Stated goal 1
Please list the three section headings in the essay below on reclaiming the web.

Obviously the joyless landscape that is the web of today is not something a single person can fix. Still, I loved and owed the internet too much to see it wither.
After countless hours of work, I found 3 pillars to work on: community, software ownership and technical education.
Jump in after the cut to learn more about how it all comes together!
Community
Community is where I started from, with good reason! While social networks might trick us into thinking of them as communities, they lack the characteristics that researchers identify as the necessary base for "true community": group identity, shared norms, and mutual concern.
Today, I'm even more convinced community is a fundamental piece of reclaiming the web as a place of joy. It's alienating, disempowering, and incredibly lonely to be surrounded by countless people without feeling true connection with most of them (or worse, feeling real danger).
Software Ownership and Collaboration
As I worked with niche communities "software ownership" also became increasingly important to me: if we cannot expect mainstream tech companies to cater to communities at the margins, it follows that these communities must be able to build and shape their own software themselves.
Plenty of people have already discussed how this challenge goes beyond the tech. Among many, "collaboration" is another sticking point for me: effective collaboration requires trust and psychological safety, both of which are in short supply these days (community helps here too, but it's still hard).
Education (Technical and Beyond)
As I worked more and more with volunteers and other collaborators, however, another important piece of the puzzle showed itself: the dire state of educational material for non-professional web developers. How can people change the web if they cannot learn how to *build* the web?
(And yes, learning HTML and CSS is absolutely important and REAL web development. But to collaborate on modern software you need so much more. Even further, people *yearn* for more, and struggle to find it. They want that power, and we should give it to them.)
Once again, technical aspects aren't the only ones that matter. Any large-scale effort needs many skills that society doesn't equip us with. If we want to change how the web looks, we must teach, teach, TEACH! If you've seen me put so much effort into streaming, this is why :)
And obviously, while I don't go into them in this article, open source software and decentralized protocols are core to "this whole thing".

Listed entries
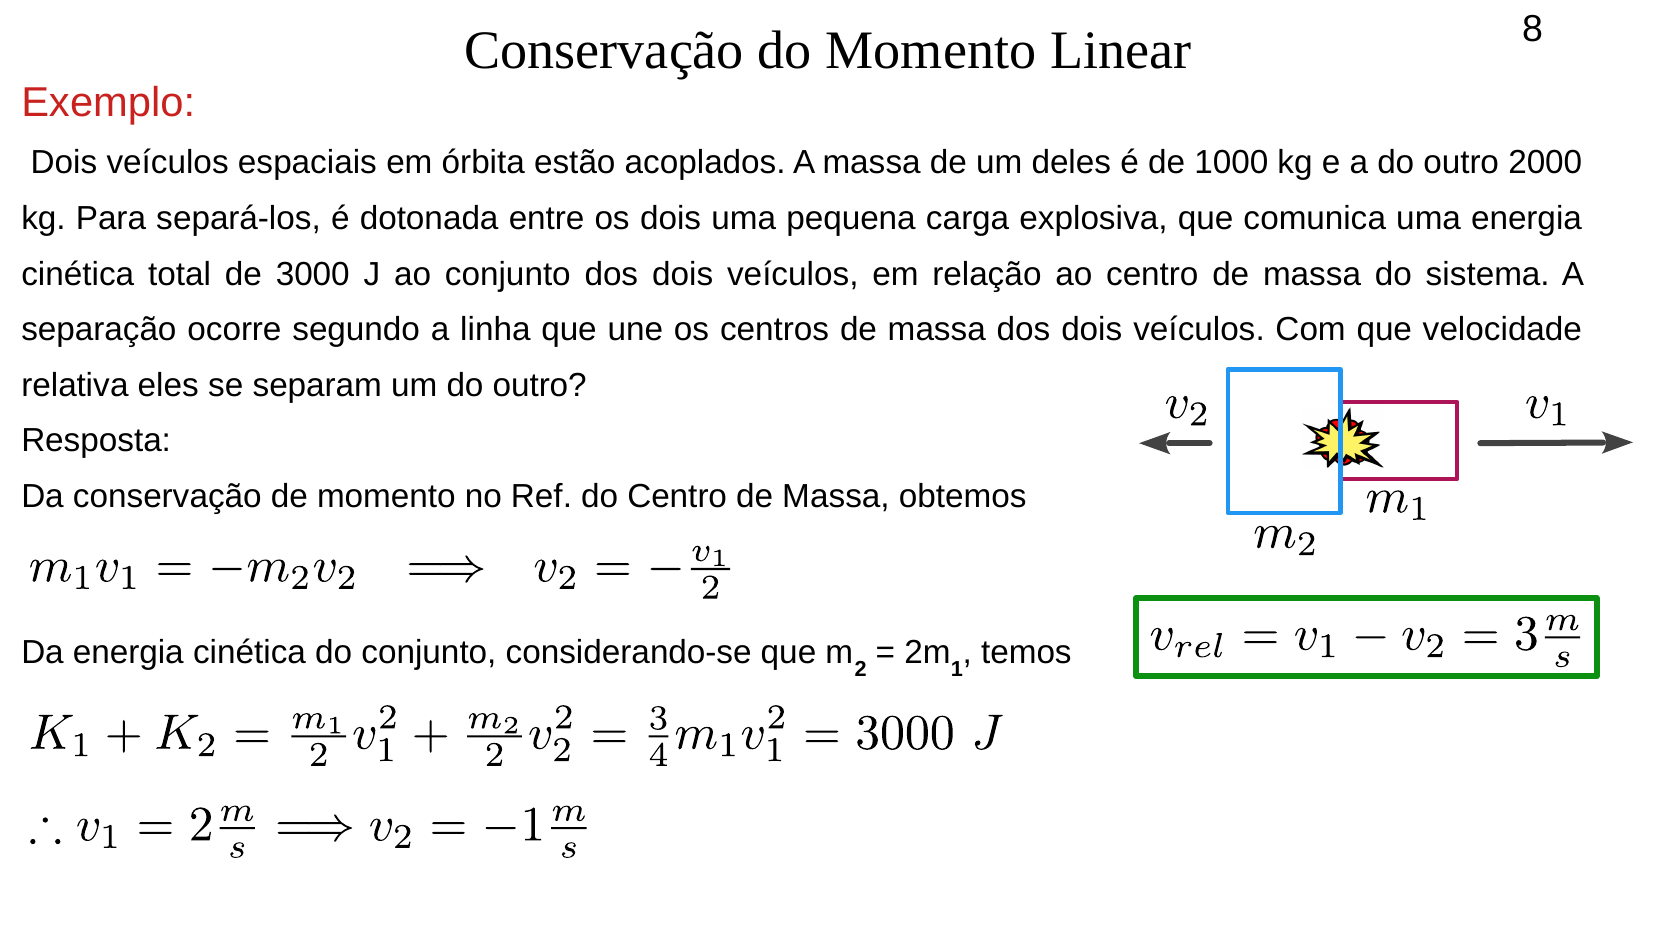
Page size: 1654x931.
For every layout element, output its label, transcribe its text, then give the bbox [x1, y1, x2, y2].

text_box <number> [1507, 0, 1654, 71]
text_box Exemplo: Dois veículos espaciais em órbita estão acoplados. A massa de um deles é de 1000 kg e a do outro 2000 kg. Para separá-los, é dotonada entre os dois uma pequena carga explosiva, que comunica uma energia cinética total de 3000 J ao conjunto dos dois veículos, em relação ao centro de massa do sistema. A separação ocorre segundo a linha que une os centros de massa dos dois veículos. Com que velocidade relativa eles se separam um do outro? Resposta: Da conservação de momento no Ref. do Centro de Massa, obtemos Da energia cinética do conjunto, considerando-se que m2 = 2m1, temos [1139, 601, 1594, 673]
picture [1363, 488, 1428, 522]
text_box Exemplo: Dois veículos espaciais em órbita estão acoplados. A massa de um deles é de 1000 kg e a do outro 2000 kg. Para separá-los, é dotonada entre os dois uma pequena carga explosiva, que comunica uma energia cinética total de 3000 J ao conjunto dos dois veículos, em relação ao centro de massa do sistema. A separação ocorre segundo a linha que une os centros de massa dos dois veículos. Com que velocidade relativa eles se separam um do outro? Resposta: Da conservação de momento no Ref. do Centro de Massa, obtemos Da energia cinética do conjunto, considerando-se que m2 = 2m1, temos [6, 71, 1600, 689]
picture [1147, 612, 1582, 670]
picture [1302, 407, 1338, 468]
picture [1343, 407, 1384, 468]
text_box Conservação do Momento Linear [449, 0, 1208, 88]
picture [26, 543, 733, 601]
picture [1522, 394, 1568, 428]
picture [26, 803, 589, 860]
picture [26, 703, 1005, 768]
picture [1251, 523, 1317, 558]
picture [1162, 394, 1209, 428]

Stated goal 2
Return each row above that contains the word "picture".

Full output 1
Community
Software Ownership and Collaboration
Education (Technical and Beyond)

Full output 2
picture [1363, 488, 1428, 522]
picture [1147, 612, 1582, 670]
picture [1302, 407, 1338, 468]
picture [1343, 407, 1384, 468]
picture [26, 543, 733, 601]
picture [1522, 394, 1568, 428]
picture [26, 803, 589, 860]
picture [26, 703, 1005, 768]
picture [1251, 523, 1317, 558]
picture [1162, 394, 1209, 428]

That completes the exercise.